The ideal scenario would be your controller managing the relationship intrinsically and making sure things exist and set up the right relationships with the right SCOPE.

controller

item = fetch_for_user_or_scope_with_bang!(current_user)
{"quantity" => quantity} = form_params

# now the ecto changeset can do proper validation logic
Context.create_changeset(relationship_id=item.id, status=pending, quantity=quantity)

create_changeset
validate quantity between 0 and 10

When you need to approve the status

controller

item = fetch_for_user_or_scope_with_bang!(current_user)
{"status" => status} = form_params

# now the ecto changeset can do proper validation logic
Context.update_changeset(rstatus=status, role=current_user.role)

update_changeset
validate status in [approved, rejected]
validate role in [approver]

Now you are safe against bulk assignments, simplified your changesets and catered per use case, as well as decreasing your wire traffic.

ps: role isn’t the best validation for ecto changeset but imagine quota or anything else changeset, db related.

cenotaph · April 19, 2021, 1:33pm

It does, never use hidden_input other than that things like CSRF tokens

MarioFlach · April 19, 2021, 7:16pm

Hi @cenotaph and thank you for the reply.

While I’ve been following the “never trust user input” mantra so far (no hidden inputs or query params for passing things around), I’m still not sure how to simplify my changesets…

I’ve been building Web apps with Phoenix for some years now and always thought that having all the association stuff in my changeset was the way to go.

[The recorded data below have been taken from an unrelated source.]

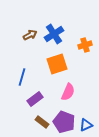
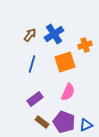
brown arrow: rotated 24 degrees counterclockwise
orange square: moved 8 px right, 2 px up
blue line: moved 10 px right, 13 px up
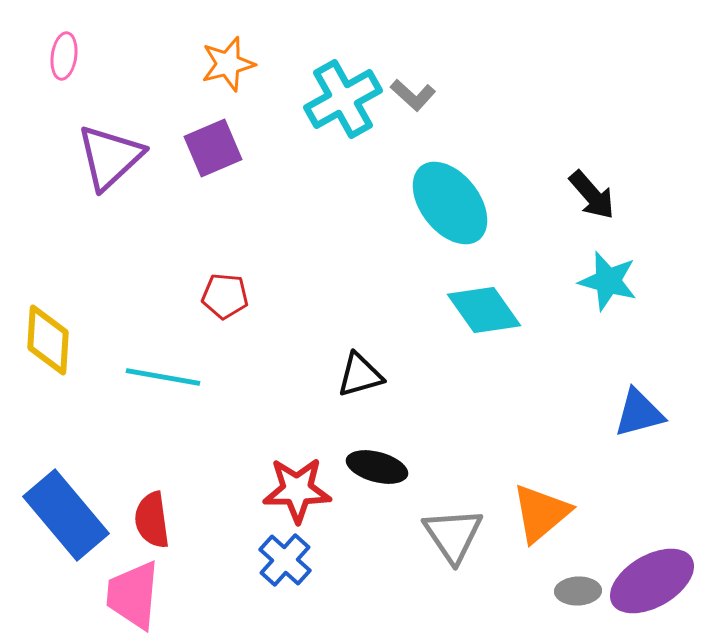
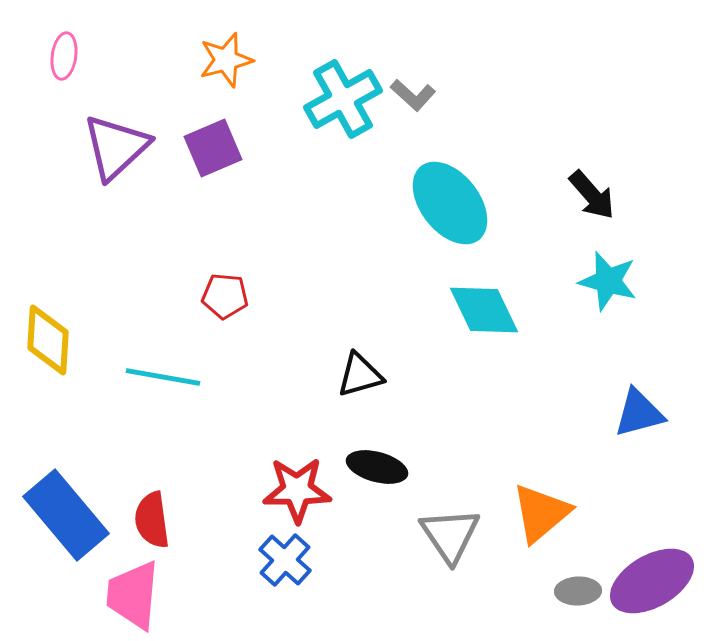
orange star: moved 2 px left, 4 px up
purple triangle: moved 6 px right, 10 px up
cyan diamond: rotated 10 degrees clockwise
gray triangle: moved 3 px left
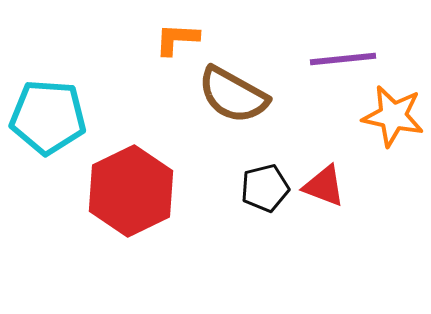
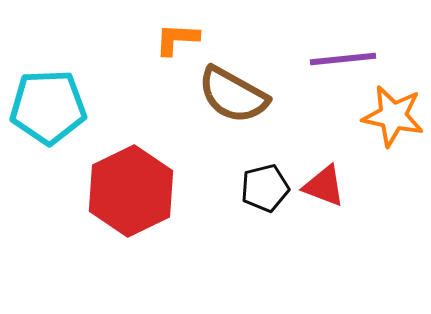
cyan pentagon: moved 10 px up; rotated 6 degrees counterclockwise
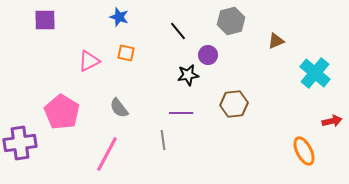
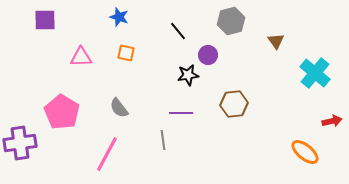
brown triangle: rotated 42 degrees counterclockwise
pink triangle: moved 8 px left, 4 px up; rotated 25 degrees clockwise
orange ellipse: moved 1 px right, 1 px down; rotated 24 degrees counterclockwise
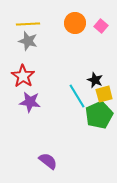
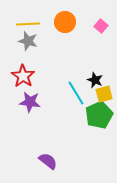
orange circle: moved 10 px left, 1 px up
cyan line: moved 1 px left, 3 px up
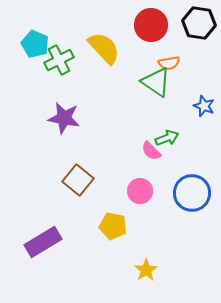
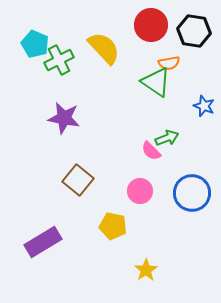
black hexagon: moved 5 px left, 8 px down
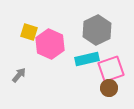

From my understanding, I could simply remove all the fields that are not meant to be set/changed by the user from the changesets. But what is the actual correct way of passing theses params to the changeset when working with Ecto.Repo.insert/2?

Simply passing the schema struct with initialised values?

changeset = Comment.changeset(
  %Comment{repo_id: repo_id, author_id: author_id},
  param
)

DB.insert(changeset)

josevalim · April 19, 2021, 7:33pm

I like to pass the “scope” as argument. In fact, I have a rule: all context functions must receive at least one scope as argument. For some apps, this means the “organization” or “current user” will always be given. This means you will remember to properly scope your queries, inserts, etc. and when the scope is ignored, you can add a comment on why it is safe to do so.

In your case, the author_id would likely come from the scope. Then you may have additional scopes, such as the repo.

cenotaph · April 19, 2021, 7:34pm

My pleasure, my notes were more for secure development in any language rather than elixir + ecto.

That is the correct way #1.

If you went a bit philosophical and actually changed things via a changeset

param = %{repo_id: repo_id, author_id: author_id}
changeset = Comment.changeset(
  %Comment{},
  param
)

That would be #2 of the correct way.

Whichever floats your boat. The second might give you some more validation too as you can control via the changeset validation.

Never trust user input - including the most destructive user - developer themselves

cenotaph · April 19, 2021, 7:37pm

That is another important fact and I have been making use of this greatly with the plugs, pipelines and scopes for the endpoints. One of the rare occasions of every gear fitting nicely in engineering!